Last week Ezra Klein interviewed Michael Ettlinger and Michael Linden, the authors of a paper called “One Thousand Cuts” that examines how specific spending cuts could help reduce the deficit. As Ezra points out, “for all the talk of spending cuts, there’s very little specificity in the discussion.” Turns out one of the must fruitful areas for spending cuts is the defense budget:
“Defense was given almost a blank check in the last decade. There was obviously a need to ramp up spending because of the wars, but we way overshot the mark. We’re spending more, in real terms, than we have at any time since the beginning of World War II — more than during the Cold War or Reagan’s buildup. And if you talk to people who really understand our national security needs, they’ll acknowledge there’s a lot we can cut back on defense.

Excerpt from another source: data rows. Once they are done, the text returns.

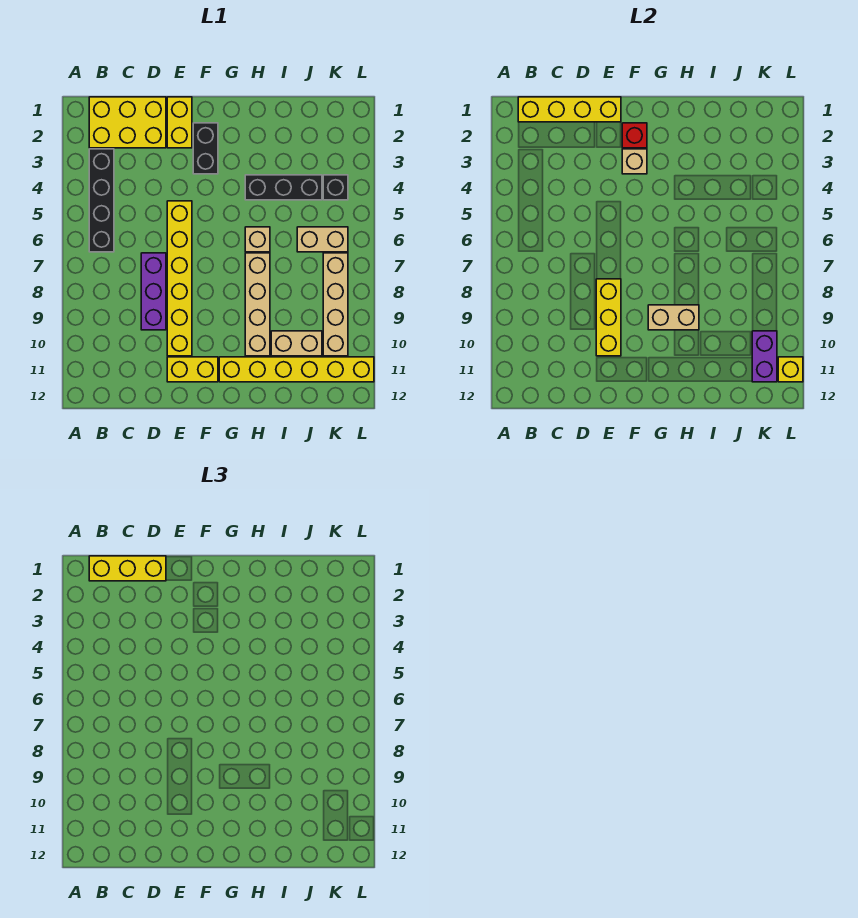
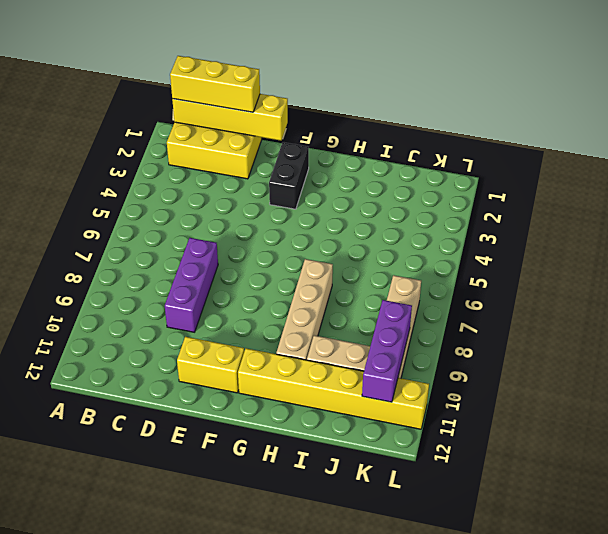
purple brick K9:K11 level 2 -> purple brick K10:K11 level 2
none -> black brick B3:B6 level 1
none -> yellow brick E1:E2 level 1
none -> yellow brick E5:E10 level 1

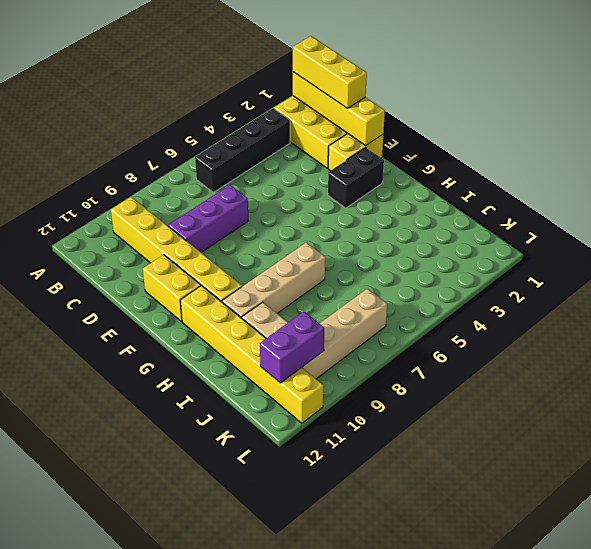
yellow brick B10:G10 level 1 -> yellow brick E5:E10 level 1
none -> black brick H4:J4 level 1
none -> tan brick H6 level 1
none -> tan brick J6:K6 level 1

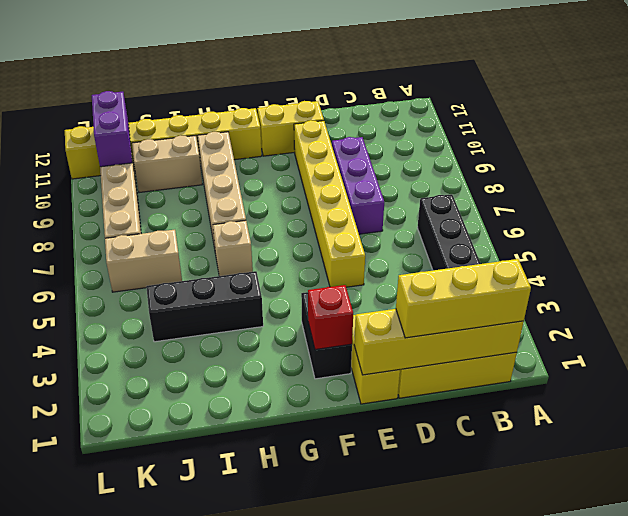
none -> black brick K4 level 1
none -> yellow brick E8:E10 level 2
none -> tan brick F3 level 2

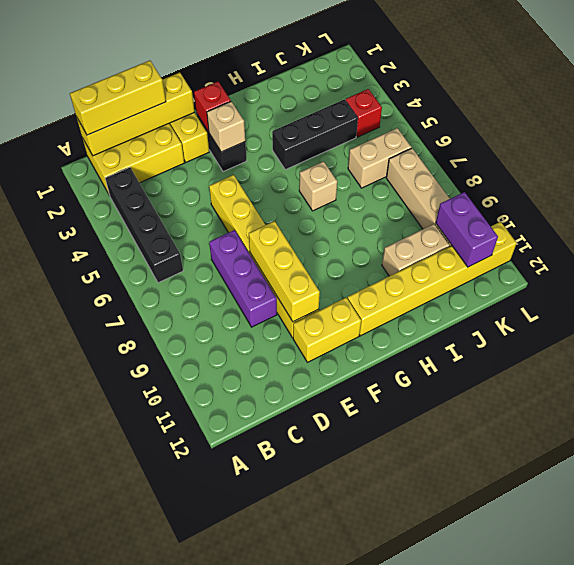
red brick K4 level 1 -> black brick K4 level 1
none -> tan brick H7:H10 level 1
none -> tan brick G9:H9 level 2
none -> yellow brick L11 level 2

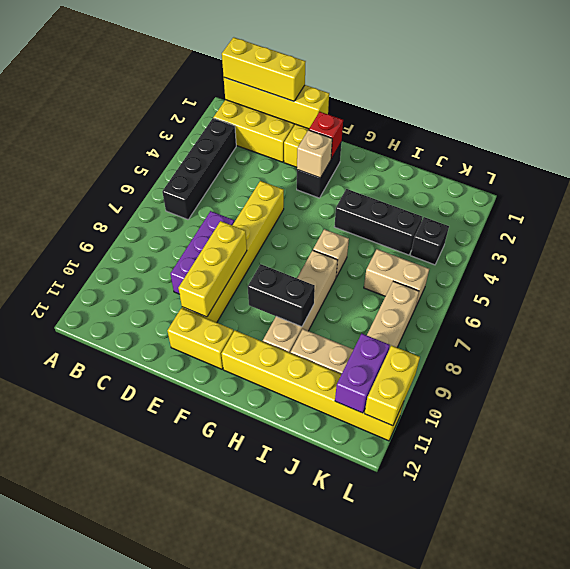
black brick G9:H9 level 2 -> tan brick G9:H9 level 2
yellow brick L10:L11 level 2 -> yellow brick L11 level 2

This seems about right to me. The other thing to bear in mind is that healthcare expenses are the biggest drag on the deficit (this chart that Ezra puts up highlights that nicely), but what differentiates this from the defense budget is that it doesn’t really contain any waste. Most healthcare outlays are productive, but since these outlays are huge and will only continue to grow (due to rising insurance premiums), they will occupy a large and growing percentage of the deficit. The solution to this is to bring down actual healthcare costs, a problem the Affordable Care Act begins to tackle. But we need a lot more than just the ACA, which means that healthcare reform isn’t over yet!